The common theme that underlies all our research is self-assembling hybrid protein-DNA and peptide-DNA nanomaterials. We seek to merge the programmability of DNA nanotechnology through the functionality and structural diversity of proteins, which in turn requires site-specific biological conjugates. Four broad areas of interest include:
Structural protein-DNA nanotechnology
Biological systems like cells are a marvel of self-assembling protein nanostructures, which carry out functions like signaling, mechanical support, ligand binding, or intracellular transport. Despite the great chemical diversity of proteins, however, it is still challenging to rationally design nanostructures from scratch. DNA nanotechnology, by contrast, has the advantage of programmability thanks to the specificity of Watson-Crick pairing, but at the expense of chemical and functional diversity. We aim to merge protein and DNA nanotechnology, by integrating self-assembling protein motifs such as coiled-coils, oligomeric assemblies, or protein-protein interactions with DNA nanostructures.
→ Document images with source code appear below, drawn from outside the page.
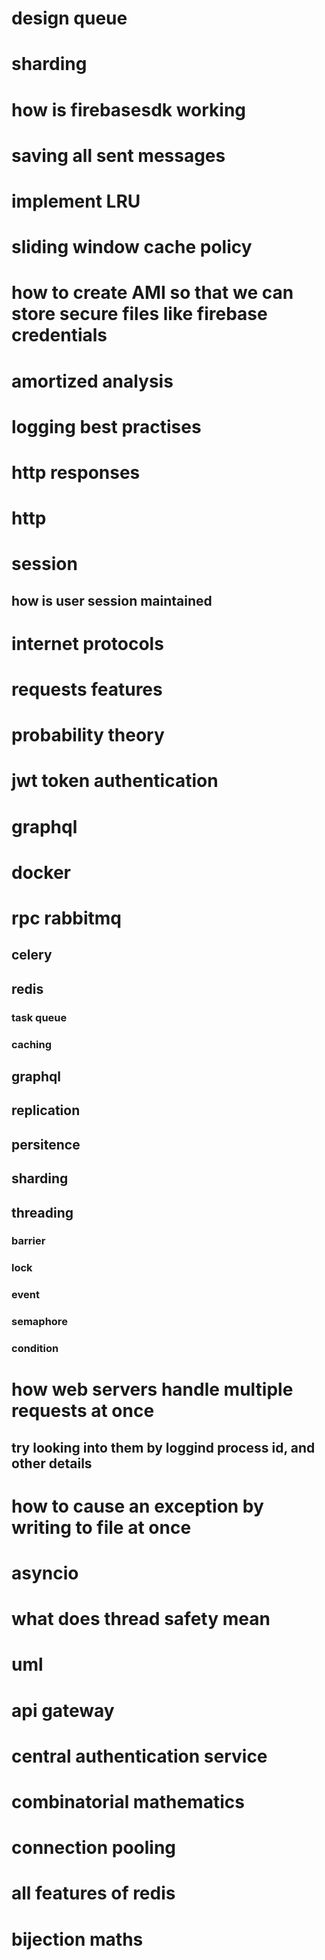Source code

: * design queue
* sharding
* how is firebasesdk working
* saving all sent messages
* implement LRU
* sliding window cache policy
* how to create AMI so that we can store secure files like firebase credentials
* amortized analysis
* logging best practises
* http responses
* http
* session
** how is user session maintained
* internet protocols
* requests features
* probability theory
* jwt token authentication
* graphql
* docker
* rpc rabbitmq
** celery
** redis
*** task queue
*** caching
** graphql
** replication
** persitence
** sharding
** threading
*** barrier
*** lock
*** event
*** semaphore
*** condition
* how web servers handle multiple requests at once
** try looking into them by loggind process id, and other details
* how to cause an exception by writing to file at once
* asyncio
* what does thread safety mean
* uml
* api gateway
* central authentication service
* combinatorial mathematics
* connection pooling
* all features of redis
* bijection maths
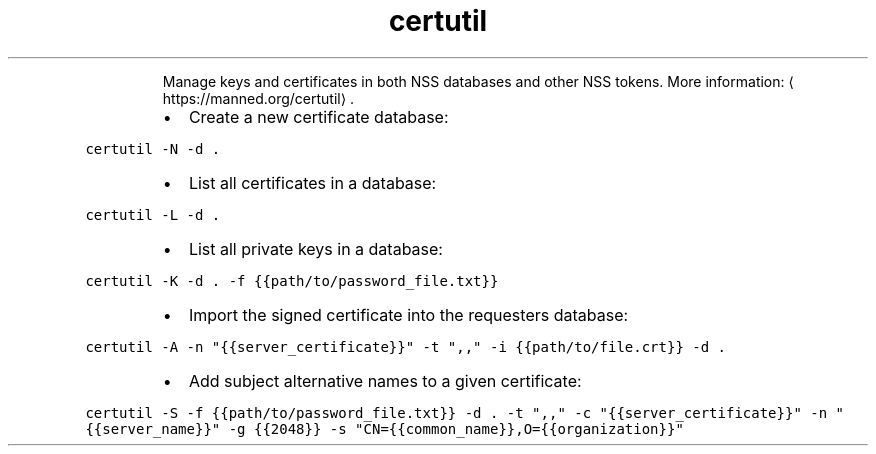 .TH certutil
.PP
.RS
Manage keys and certificates in both NSS databases and other NSS tokens.
More information: \[la]https://manned.org/certutil\[ra]\&.
.RE
.RS
.IP \(bu 2
Create a new certificate database:
.RE
.PP
\fB\fCcertutil \-N \-d .\fR
.RS
.IP \(bu 2
List all certificates in a database:
.RE
.PP
\fB\fCcertutil \-L \-d .\fR
.RS
.IP \(bu 2
List all private keys in a database:
.RE
.PP
\fB\fCcertutil \-K \-d . \-f {{path/to/password_file.txt}}\fR
.RS
.IP \(bu 2
Import the signed certificate into the requesters database:
.RE
.PP
\fB\fCcertutil \-A \-n "{{server_certificate}}" \-t ",," \-i {{path/to/file.crt}} \-d .\fR
.RS
.IP \(bu 2
Add subject alternative names to a given certificate:
.RE
.PP
\fB\fCcertutil \-S \-f {{path/to/password_file.txt}} \-d . \-t ",," \-c "{{server_certificate}}" \-n "{{server_name}}" \-g {{2048}} \-s "CN={{common_name}},O={{organization}}"\fR
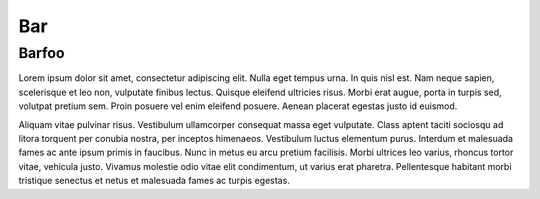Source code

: ===
Bar
===

Barfoo
======

Lorem ipsum dolor sit amet, consectetur adipiscing elit. Nulla eget tempus urna. In quis nisl est. Nam neque sapien, scelerisque et leo non, vulputate finibus lectus. Quisque eleifend ultricies risus. Morbi erat augue, porta in turpis sed, volutpat pretium sem. Proin posuere vel enim eleifend posuere. Aenean placerat egestas justo id euismod.

.. exercise:: H2G2

    What is the answer to life the universe and everything?

    .. solution::

        .. code-block:: console

            42

Aliquam vitae pulvinar risus. Vestibulum ullamcorper consequat massa eget vulputate. Class aptent taciti sociosqu ad litora torquent per conubia nostra, per inceptos himenaeos. Vestibulum luctus elementum purus. Interdum et malesuada fames ac ante ipsum primis in faucibus. Nunc in metus eu arcu pretium facilisis. Morbi ultrices leo varius, rhoncus tortor vitae, vehicula justo. Vivamus molestie odio vitae elit condimentum, ut varius erat pharetra. Pellentesque habitant morbi tristique senectus et netus et malesuada fames ac turpis egestas.

.. exercise:: Not an easy one

    If you enjoy wasting time, is that time really wasted?

    .. solution::

        ... I am afraid this exercise doesn't have any solution!
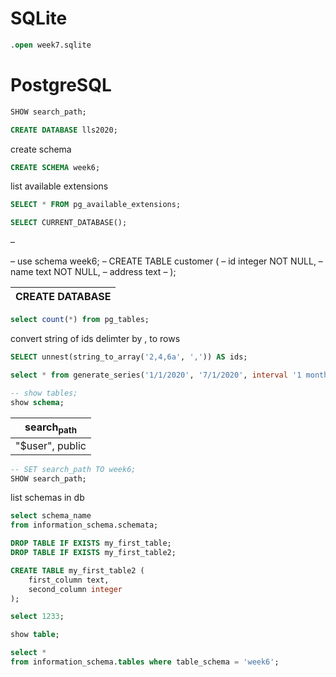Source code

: * SQLite
  #+PROPERTY: header-args:sqlite :db week7.sqlite :dir db/

  #+begin_src sqlite
  .open week7.sqlite
  #+end_src

* PostgreSQL
#+PROPERTY: header-args:sql :engine postgresql
#+PROPERTY: header-args:sql+ :dbhost localhost :dbuser postgres
#+PROPERTY: header-args:sql+ :session lunch-and-learn-sql-2020
#+PROPERTY: header-args:sql+ :database lls2020
# #+PROPERTY: header-args:sql+ :cmdline
#+PROPERTY: header-args:sql+ :cmdline options="--search_path=lls2020.week6,public"


#+begin_src sql
SHOW search_path;
#+end_src

#+RESULTS:
|   |



# psql --set="ON_ERROR_STOP=1"  -A -P footer=off -F "	"  -hlocalhost -Upostgres -dlls2020 -f "c:/Users/marek/AppData/Local/Temp/babel-LBoFsN/sql-in-4GOUnI" options="--search_path=week6,public"
#+begin_src sql
CREATE DATABASE lls2020;
#+end_src

#+RESULTS:
|   |

create schema
#+begin_src sql
CREATE SCHEMA week6;
#+end_src

#+RESULTS:
| CREATE SCHEMA |
|---------------|
list available extensions
#+begin_src sql
SELECT * FROM pg_available_extensions;
#+end_src
#+begin_src sql
SELECT CURRENT_DATABASE();
#+end_src

#+RESULTS:
| current_database |
|------------------|
| lls2020          |


--

-- use schema week6;
-- CREATE TABLE customer (
--     id integer NOT NULL,
--     name text NOT NULL,
--     address text
-- );

#+end_src

#+RESULTS:
| CREATE DATABASE |
|-----------------|
#+begin_src sql
select count(*) from pg_tables;
#+end_src

#+RESULTS:
| count |
|-------|
|    70 |


convert string of ids delimter by , to rows
#+begin_src sql
SELECT unnest(string_to_array('2,4,6a', ',')) AS ids;
#+end_src

#+RESULTS:
| ids |
|-----|
|   2 |
|   4 |
|  6a |

# date format: month/day/year
#+begin_src sql
select * from generate_series('1/1/2020', '7/1/2020', interval '1 month');
#+end_src

#+RESULTS:
| generate_series        |
|------------------------|
| 2020-01-01 00:00:00+00 |
| 2020-02-01 00:00:00+00 |
| 2020-03-01 00:00:00+00 |
| 2020-04-01 00:00:00+01 |
| 2020-05-01 00:00:00+01 |
| 2020-06-01 00:00:00+01 |
| 2020-07-01 00:00:00+01 |
#+begin_src sql
-- show tables;
show schema;
#+end_src

#+RESULTS:
|   |

#+RESULTS:
| search_path     |
|-----------------|
| "$user", public |

#+begin_src sql
-- SET search_path TO week6;
SHOW search_path;
#+end_src

#+RESULTS:
| search_path     |
|-----------------|
| "$user", public |


list schemas in db
#+begin_src sql
select schema_name
from information_schema.schemata;
#+end_src

#+RESULTS:
| schema_name        |
|--------------------|
| pg_toast           |
| pg_temp_1          |
| pg_toast_temp_1    |
| pg_catalog         |
| public             |
| information_schema |
| week6              |

#+begin_src sql :results silent :prologue "SET search_path TO week6;" :epilogue "SET search_path TO week6;"
DROP TABLE IF EXISTS my_first_table;
DROP TABLE IF EXISTS my_first_table2;

CREATE TABLE my_first_table2 (
    first_column text,
    second_column integer
);
#+end_src

#+begin_src sql :prologue "SET search_path TO week6;" :epilogue "select 2;"
select 1233;
#+end_src

#+RESULTS:
| ?column? |
|----------|
|     1233 |

#+begin_src sql
show table;
#+end_src

#+RESULTS:
|   |
#+begin_src sql
select *
from information_schema.tables where table_schema = 'week6';
#+end_src

#+RESULTS:
| table_catalog | table_schema | table_name     | table_type | self_referencing_column_name | reference_generation | user_defined_type_catalog | user_defined_type_schema | user_defined_type_name | is_insertable_into | is_typed | commit_action |
|---------------+--------------+----------------+------------+------------------------------+----------------------+---------------------------+--------------------------+------------------------+--------------------+----------+---------------|
| postgres      | week6        | my_first_table | BASE TABLE |                              |                      |                           |                          |                        | YES                | NO       |               |
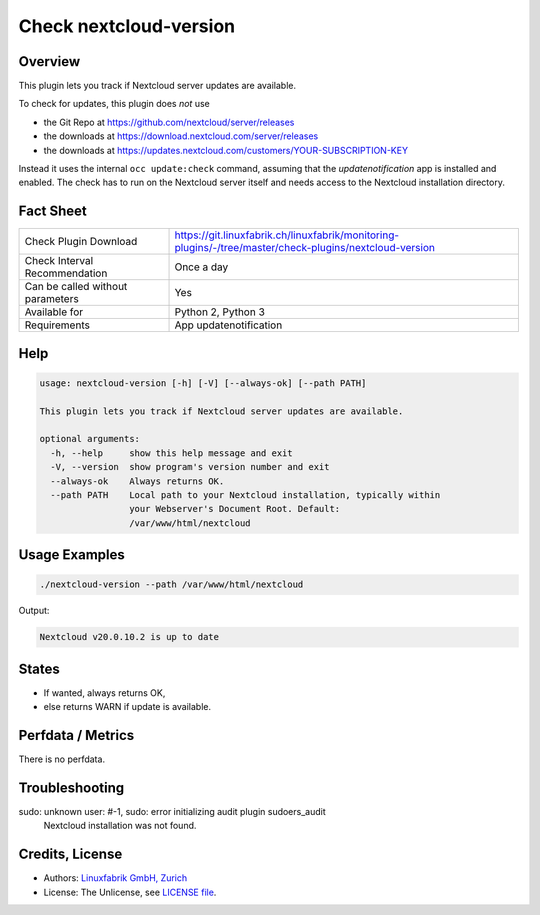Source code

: Check nextcloud-version
=======================

Overview
--------

This plugin lets you track if Nextcloud server updates are available.

To check for updates, this plugin does *not* use

* the Git Repo at https://github.com/nextcloud/server/releases
* the downloads at https://download.nextcloud.com/server/releases
* the downloads at https://updates.nextcloud.com/customers/YOUR-SUBSCRIPTION-KEY

Instead it uses the internal ``occ update:check`` command, assuming that the *updatenotification* app is installed and enabled. The check has to run on the Nextcloud server itself and needs access to the Nextcloud installation directory.


Fact Sheet
----------

.. csv-table::
    :widths: 30, 70
    
    "Check Plugin Download",                "https://git.linuxfabrik.ch/linuxfabrik/monitoring-plugins/-/tree/master/check-plugins/nextcloud-version"
    "Check Interval Recommendation",        "Once a day"
    "Can be called without parameters",     "Yes"
    "Available for",                        "Python 2, Python 3"
    "Requirements",                         "App updatenotification"


Help
----

.. code-block:: text

    usage: nextcloud-version [-h] [-V] [--always-ok] [--path PATH]

    This plugin lets you track if Nextcloud server updates are available.

    optional arguments:
      -h, --help     show this help message and exit
      -V, --version  show program's version number and exit
      --always-ok    Always returns OK.
      --path PATH    Local path to your Nextcloud installation, typically within
                     your Webserver's Document Root. Default:
                     /var/www/html/nextcloud


Usage Examples
--------------

.. code-block:: bash

    ./nextcloud-version --path /var/www/html/nextcloud
    
Output:

.. code-block:: text

    Nextcloud v20.0.10.2 is up to date


States
------

* If wanted, always returns OK,
* else returns WARN if update is available.


Perfdata / Metrics
------------------

There is no perfdata.


Troubleshooting
---------------

sudo: unknown user: #-1, sudo: error initializing audit plugin sudoers_audit
    Nextcloud installation was not found.


Credits, License
----------------

* Authors: `Linuxfabrik GmbH, Zurich <https://www.linuxfabrik.ch>`_
* License: The Unlicense, see `LICENSE file <https://git.linuxfabrik.ch/linuxfabrik/monitoring-plugins/-/blob/master/LICENSE>`_.

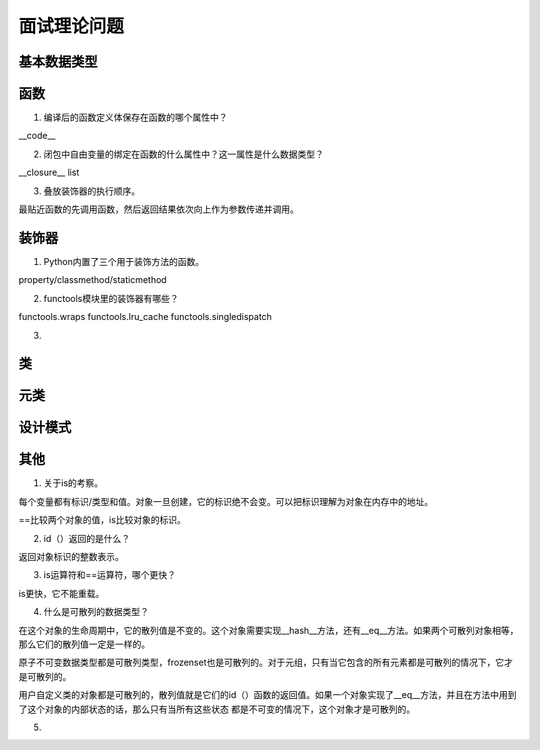 面试理论问题
++++++++++++

基本数据类型
------------

函数
------

1. 编译后的函数定义体保存在函数的哪个属性中？

__code__

2. 闭包中自由变量的绑定在函数的什么属性中？这一属性是什么数据类型？

__closure__ list

3. 叠放装饰器的执行顺序。

最贴近函数的先调用函数，然后返回结果依次向上作为参数传递并调用。



装饰器
---------

1. Python内置了三个用于装饰方法的函数。

property/classmethod/staticmethod

2. functools模块里的装饰器有哪些？

functools.wraps functools.lru_cache functools.singledispatch

3.

类
------



元类
------

设计模式
---------

其他
-------

1. 关于is的考察。

每个变量都有标识/类型和值。对象一旦创建，它的标识绝不会变。可以把标识理解为对象在内存中的地址。

==比较两个对象的值，is比较对象的标识。

2. id（）返回的是什么？

返回对象标识的整数表示。

3. is运算符和==运算符，哪个更快？

is更快，它不能重载。

4. 什么是可散列的数据类型？

在这个对象的生命周期中，它的散列值是不变的。这个对象需要实现__hash__方法，还有__eq__方法。如果两个可散列对象相等，那么它们的散列值一定是一样的。

原子不可变数据类型都是可散列类型，frozenset也是可散列的。对于元组，只有当它包含的所有元素都是可散列的情况下，它才是可散列的。

用户自定义类的对象都是可散列的，散列值就是它们的id（）函数的返回值。如果一个对象实现了__eq__方法，并且在方法中用到了这个对象的内部状态的话，那么只有当所有这些状态
都是不可变的情况下，这个对象才是可散列的。

5.
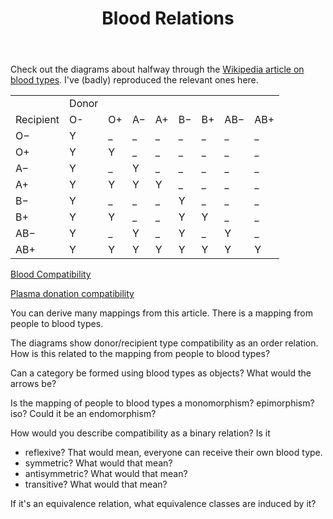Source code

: #+TITLE: Blood Relations
   
   Check out the diagrams about halfway through the
   [[https://en.wikipedia.org/wiki/Blood_type][Wikipedia article on blood types]]. 
   I've (badly) reproduced the relevant ones here.
   

|           | Donor |    |    |    |    |    |     |     |
| Recipient | O-    | O+ | A− | A+ | B− | B+ | AB− | AB+ |
|-----------+-------+----+----+----+----+----+-----+-----|
| O−        | Y     | _  | _  | _  | _  | _  | _   | _   |
| O+        | Y     | Y  | _  | _  | _  | _  | _   | _   |
| A−        | Y     | _  | Y  | _  | _  | _  | _   | _   |
| A+        | Y     | Y  | Y  | Y  | _  | _  | _   | _   |
| B−        | Y     | _  | _  | _  | Y  | _  | _   | _   |
| B+        | Y     | Y  | _  | _  | Y  | Y  | _   | _   |
| AB−       | Y     | _  | Y  | _  | Y  | _  | Y   | _   |
| AB+       | Y     | Y  | Y  | Y  | Y  | Y  | Y   | Y   |

   [[https://en.wikipedia.org/wiki/Blood_type#/media/File:Blood_Compatibility.svg][Blood Compatibility]]
   [[file:Blood_Compatibility.png]]
   
   
   [[https://en.wikipedia.org/wiki/File:Plasma_donation_compatibility_path.svg][Plasma donation compatibility]]
   [[file:Plasma_donation_compatibility_path.png]]
   

   You can derive many mappings from this article.
   There is a mapping from people to blood types.
   
   The diagrams show donor/recipient type compatibility as an order relation.
   How is this related to the mapping from people to blood types?

   Can a category be formed using blood types as objects? What would the arrows
   be?

   Is the mapping of people to blood types a monomorphism? epimorphism? iso?
   Could it be an endomorphism?

   How would you describe compatibility as a binary relation?
   Is it
   * reflexive?  That would mean, everyone can receive their own blood type.
   * symmetric?  What would that mean?
   * antisymmetric?  What would that mean?
   * transitive? What would that mean?

   If it's an equivalence relation, what equivalence classes are induced by it?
This in turn requires the use of multiple, site-specific bioconjugation reactions to attach oligonucleotide handles to the polypeptide molecule. We also explore non-covalent approaches for modifying proteins and peptides with DNA, including protein-based interactions (e.g. coiled-coils) or completely synthetic motifs (e.g. host-guest chemistry).
We aim to create both symmetric structures like fibers, sheets, or 3D cages, and highly anisotropic materials that approach the complexity of DNA origami. We envision these hybrid materials as nanoscaffolds for targeted cargo delivery (“artificial viruses”), development of antibody mimics, as well as the synthesis of vaccines or other immune-modulatory materials, and molecular machines/“nano-bots.”
In addition to their fascinating structural properties, proteins and peptides have a wealth of promising functional attributes for biology and medicine. This area of lab research involves making biomaterials (such as dynamic surfaces/hydrogels) and nanomaterials (e.g. synthetic antibodies, vaccines, drug delivery vehicles) using DNA as a functional linker, or as a scaffold/therapeutic cage. We also focus on coating DNA nanostructures with peptide and protein coatings, essentially functionalizing the DNA “skeleton” with a bioactive protein/peptide “skin.” The subset of projects in this area include:
Tissue engineering biomaterials that use DNA as a dynamic trigger to reversibly control the stiffness and presentation of (multiple) bioactive presentation in both space and time
Synthetic antibodies that use DNA scaffolds to position binding peptides and proteins in 3D, for applications in targeting and therapeutics
Functionalizing DNA nanostructures with proteins and peptides in order to enhance targeting, uptake, endosomal escape, and cargo delivery inside of cells
Nanomaterials to modulate the immune response, especially through delivery of siRNA or mRNA into cells, as well as vaccine platforms
For all these projects, we collaborate extensively with biologists, engineers, and doctors to validate our materials in vitro, and eventually transition them to in vivo applications in tissue engineering and regenerative medicine.
DNA-templated synthesis of proteins and protein nanostructures
Oligonucleotides are a remarkable template for the sequence-specific synthesis of other molecules, with a prime example being mRNA translation into an amino acid polymer by the ribosome. We aim to use programmable DNA handles and scaffolds to synthesize novel materials driven by the co-localization and spatial control of the DNA to position peptides and proteins. We are investigating two key areas: (1) Synthesis of full-length proteins from individual peptide fragments via sequential, templated native chemical ligation; and (2) Synthesis of anisotropic protein nanostructures using DNA “assemblers” that position the individual components in space. Our ultimate goal is to synthesize full-length functional proteins “from scratch” (including ones that incorporate many synthetic residues) and “3D protein nano-printing” to build protein structures that approach DNA origami in complexity.
Self-assembled DNA crystals as macromolecular scaffolds
The foundational goal of DNA nanotechnology, as outlined by Ned Seeman in 1982, is to use self-assembling DNA strands to construct 3D crystals with defined cavities, in order to artificially “crystallize” other guest molecules like proteins. In collaboration with the lab of Prof. Hao Yan at ASU, we are exploring both the design principles for novel crystal lattices—with varying cavity sizes and symmetries—and the attachment of guest species like small molecules, catalysts, nanoparticles, peptides, and proteins in these crystals with atomic precision. These materials can be used for both structural elucidation of the guests, as well as to create novel materials from the 3D positioning of functional molecules like enzymes, catalysts, or drugs.